What to produce: Convert the listing below into a JSON array of strings, with one string per line and blank lines omitted.
* * *
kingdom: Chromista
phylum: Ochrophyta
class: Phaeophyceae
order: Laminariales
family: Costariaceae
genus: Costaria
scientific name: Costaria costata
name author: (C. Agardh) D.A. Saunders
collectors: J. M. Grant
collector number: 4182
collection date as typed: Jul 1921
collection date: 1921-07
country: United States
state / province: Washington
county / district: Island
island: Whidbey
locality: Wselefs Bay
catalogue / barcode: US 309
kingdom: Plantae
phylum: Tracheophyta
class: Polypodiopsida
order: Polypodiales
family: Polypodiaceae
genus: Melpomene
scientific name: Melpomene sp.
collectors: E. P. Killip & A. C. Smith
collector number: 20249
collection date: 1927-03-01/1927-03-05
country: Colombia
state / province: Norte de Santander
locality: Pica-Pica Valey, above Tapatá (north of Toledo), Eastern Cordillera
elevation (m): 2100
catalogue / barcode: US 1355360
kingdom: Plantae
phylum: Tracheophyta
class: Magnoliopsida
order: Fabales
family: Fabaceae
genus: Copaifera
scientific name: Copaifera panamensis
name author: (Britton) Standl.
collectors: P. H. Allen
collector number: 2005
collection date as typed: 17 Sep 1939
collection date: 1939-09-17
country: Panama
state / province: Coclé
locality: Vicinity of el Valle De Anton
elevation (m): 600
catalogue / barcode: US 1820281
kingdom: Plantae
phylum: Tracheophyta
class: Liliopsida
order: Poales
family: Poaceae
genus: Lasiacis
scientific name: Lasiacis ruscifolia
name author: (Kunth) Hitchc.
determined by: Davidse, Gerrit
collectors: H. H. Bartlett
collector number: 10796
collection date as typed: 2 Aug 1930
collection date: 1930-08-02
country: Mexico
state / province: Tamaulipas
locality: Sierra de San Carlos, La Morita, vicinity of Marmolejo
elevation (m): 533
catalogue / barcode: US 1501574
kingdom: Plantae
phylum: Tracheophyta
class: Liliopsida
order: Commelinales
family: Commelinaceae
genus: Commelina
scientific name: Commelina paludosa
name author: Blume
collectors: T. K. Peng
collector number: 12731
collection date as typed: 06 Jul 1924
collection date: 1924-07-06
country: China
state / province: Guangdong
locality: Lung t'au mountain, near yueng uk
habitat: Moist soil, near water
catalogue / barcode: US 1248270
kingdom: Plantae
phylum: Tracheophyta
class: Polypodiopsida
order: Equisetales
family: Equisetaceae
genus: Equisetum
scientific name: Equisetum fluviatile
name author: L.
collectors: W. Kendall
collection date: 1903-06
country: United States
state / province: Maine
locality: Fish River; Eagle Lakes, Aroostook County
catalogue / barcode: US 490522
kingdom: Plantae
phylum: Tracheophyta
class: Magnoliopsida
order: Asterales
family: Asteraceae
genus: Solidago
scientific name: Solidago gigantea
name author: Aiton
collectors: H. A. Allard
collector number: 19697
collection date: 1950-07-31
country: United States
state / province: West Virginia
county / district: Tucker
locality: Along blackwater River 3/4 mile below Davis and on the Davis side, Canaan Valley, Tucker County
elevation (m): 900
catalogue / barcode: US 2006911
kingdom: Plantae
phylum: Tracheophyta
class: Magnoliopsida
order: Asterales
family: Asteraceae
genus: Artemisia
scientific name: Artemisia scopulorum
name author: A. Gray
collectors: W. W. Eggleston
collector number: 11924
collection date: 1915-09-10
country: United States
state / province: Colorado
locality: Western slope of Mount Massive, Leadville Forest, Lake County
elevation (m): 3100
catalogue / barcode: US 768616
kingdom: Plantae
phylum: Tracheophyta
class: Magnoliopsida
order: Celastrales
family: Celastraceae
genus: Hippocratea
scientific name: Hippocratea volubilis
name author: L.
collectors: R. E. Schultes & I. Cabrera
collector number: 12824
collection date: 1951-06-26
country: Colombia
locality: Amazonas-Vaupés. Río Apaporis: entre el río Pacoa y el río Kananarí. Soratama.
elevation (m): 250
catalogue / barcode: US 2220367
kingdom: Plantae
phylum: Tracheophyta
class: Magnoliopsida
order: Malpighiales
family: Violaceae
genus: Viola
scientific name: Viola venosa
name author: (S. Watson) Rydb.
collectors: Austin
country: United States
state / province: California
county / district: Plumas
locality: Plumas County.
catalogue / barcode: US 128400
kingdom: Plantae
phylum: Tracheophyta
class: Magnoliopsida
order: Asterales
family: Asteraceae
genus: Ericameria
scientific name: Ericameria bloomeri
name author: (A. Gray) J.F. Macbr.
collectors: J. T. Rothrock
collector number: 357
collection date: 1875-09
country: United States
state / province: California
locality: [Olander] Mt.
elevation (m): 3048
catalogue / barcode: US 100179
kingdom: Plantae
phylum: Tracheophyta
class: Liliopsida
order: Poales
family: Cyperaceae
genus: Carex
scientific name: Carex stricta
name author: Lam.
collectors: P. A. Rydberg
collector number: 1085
* * *
Worked answer:
[
  "kingdom: Chromista",
  "phylum: Ochrophyta",
  "class: Phaeophyceae",
  "order: Laminariales",
  "family: Costariaceae",
  "genus: Costaria",
  "scientific name: Costaria costata",
  "name author: (C. Agardh) D.A. Saunders",
  "collectors: J. M. Grant",
  "collector number: 4182",
  "collection date as typed: Jul 1921",
  "collection date: 1921-07",
  "country: United States",
  "state / province: Washington",
  "county / district: Island",
  "island: Whidbey",
  "locality: Wselefs Bay",
  "catalogue / barcode: US 309",
  "kingdom: Plantae",
  "phylum: Tracheophyta",
  "class: Polypodiopsida",
  "order: Polypodiales",
  "family: Polypodiaceae",
  "genus: Melpomene",
  "scientific name: Melpomene sp.",
  "collectors: E. P. Killip & A. C. Smith",
  "collector number: 20249",
  "collection date: 1927-03-01/1927-03-05",
  "country: Colombia",
  "state / province: Norte de Santander",
  "locality: Pica-Pica Valey, above Tapatá (north of Toledo), Eastern Cordillera",
  "elevation (m): 2100",
  "catalogue / barcode: US 1355360",
  "kingdom: Plantae",
  "phylum: Tracheophyta",
  "class: Magnoliopsida",
  "order: Fabales",
  "family: Fabaceae",
  "genus: Copaifera",
  "scientific name: Copaifera panamensis",
  "name author: (Britton) Standl.",
  "collectors: P. H. Allen",
  "collector number: 2005",
  "collection date as typed: 17 Sep 1939",
  "collection date: 1939-09-17",
  "country: Panama",
  "state / province: Coclé",
  "locality: Vicinity of el Valle De Anton",
  "elevation (m): 600",
  "catalogue / barcode: US 1820281",
  "kingdom: Plantae",
  "phylum: Tracheophyta",
  "class: Liliopsida",
  "order: Poales",
  "family: Poaceae",
  "genus: Lasiacis",
  "scientific name: Lasiacis ruscifolia",
  "name author: (Kunth) Hitchc.",
  "determined by: Davidse, Gerrit",
  "collectors: H. H. Bartlett",
  "collector number: 10796",
  "collection date as typed: 2 Aug 1930",
  "collection date: 1930-08-02",
  "country: Mexico",
  "state / province: Tamaulipas",
  "locality: Sierra de San Carlos, La Morita, vicinity of Marmolejo",
  "elevation (m): 533",
  "catalogue / barcode: US 1501574",
  "kingdom: Plantae",
  "phylum: Tracheophyta",
  "class: Liliopsida",
  "order: Commelinales",
  "family: Commelinaceae",
  "genus: Commelina",
  "scientific name: Commelina paludosa",
  "name author: Blume",
  "collectors: T. K. Peng",
  "collector number: 12731",
  "collection date as typed: 06 Jul 1924",
  "collection date: 1924-07-06",
  "country: China",
  "state / province: Guangdong",
  "locality: Lung t'au mountain, near yueng uk",
  "habitat: Moist soil, near water",
  "catalogue / barcode: US 1248270",
  "kingdom: Plantae",
  "phylum: Tracheophyta",
  "class: Polypodiopsida",
  "order: Equisetales",
  "family: Equisetaceae",
  "genus: Equisetum",
  "scientific name: Equisetum fluviatile",
  "name author: L.",
  "collectors: W. Kendall",
  "collection date: 1903-06",
  "country: United States",
  "state / province: Maine",
  "locality: Fish River; Eagle Lakes, Aroostook County",
  "catalogue / barcode: US 490522",
  "kingdom: Plantae",
  "phylum: Tracheophyta",
  "class: Magnoliopsida",
  "order: Asterales",
  "family: Asteraceae",
  "genus: Solidago",
  "scientific name: Solidago gigantea",
  "name author: Aiton",
  "collectors: H. A. Allard",
  "collector number: 19697",
  "collection date: 1950-07-31",
  "country: United States",
  "state / province: West Virginia",
  "county / district: Tucker",
  "locality: Along blackwater River 3/4 mile below Davis and on the Davis side, Canaan Valley, Tucker County",
  "elevation (m): 900",
  "catalogue / barcode: US 2006911",
  "kingdom: Plantae",
  "phylum: Tracheophyta",
  "class: Magnoliopsida",
  "order: Asterales",
  "family: Asteraceae",
  "genus: Artemisia",
  "scientific name: Artemisia scopulorum",
  "name author: A. Gray",
  "collectors: W. W. Eggleston",
  "collector number: 11924",
  "collection date: 1915-09-10",
  "country: United States",
  "state / province: Colorado",
  "locality: Western slope of Mount Massive, Leadville Forest, Lake County",
  "elevation (m): 3100",
  "catalogue / barcode: US 768616",
  "kingdom: Plantae",
  "phylum: Tracheophyta",
  "class: Magnoliopsida",
  "order: Celastrales",
  "family: Celastraceae",
  "genus: Hippocratea",
  "scientific name: Hippocratea volubilis",
  "name author: L.",
  "collectors: R. E. Schultes & I. Cabrera",
  "collector number: 12824",
  "collection date: 1951-06-26",
  "country: Colombia",
  "locality: Amazonas-Vaupés. Río Apaporis: entre el río Pacoa y el río Kananarí. Soratama.",
  "elevation (m): 250",
  "catalogue / barcode: US 2220367",
  "kingdom: Plantae",
  "phylum: Tracheophyta",
  "class: Magnoliopsida",
  "order: Malpighiales",
  "family: Violaceae",
  "genus: Viola",
  "scientific name: Viola venosa",
  "name author: (S. Watson) Rydb.",
  "collectors: Austin",
  "country: United States",
  "state / province: California",
  "county / district: Plumas",
  "locality: Plumas County.",
  "catalogue / barcode: US 128400",
  "kingdom: Plantae",
  "phylum: Tracheophyta",
  "class: Magnoliopsida",
  "order: Asterales",
  "family: Asteraceae",
  "genus: Ericameria",
  "scientific name: Ericameria bloomeri",
  "name author: (A. Gray) J.F. Macbr.",
  "collectors: J. T. Rothrock",
  "collector number: 357",
  "collection date: 1875-09",
  "country: United States",
  "state / province: California",
  "locality: [Olander] Mt.",
  "elevation (m): 3048",
  "catalogue / barcode: US 100179",
  "kingdom: Plantae",
  "phylum: Tracheophyta",
  "class: Liliopsida",
  "order: Poales",
  "family: Cyperaceae",
  "genus: Carex",
  "scientific name: Carex stricta",
  "name author: Lam.",
  "collectors: P. A. Rydberg",
  "collector number: 1085"
]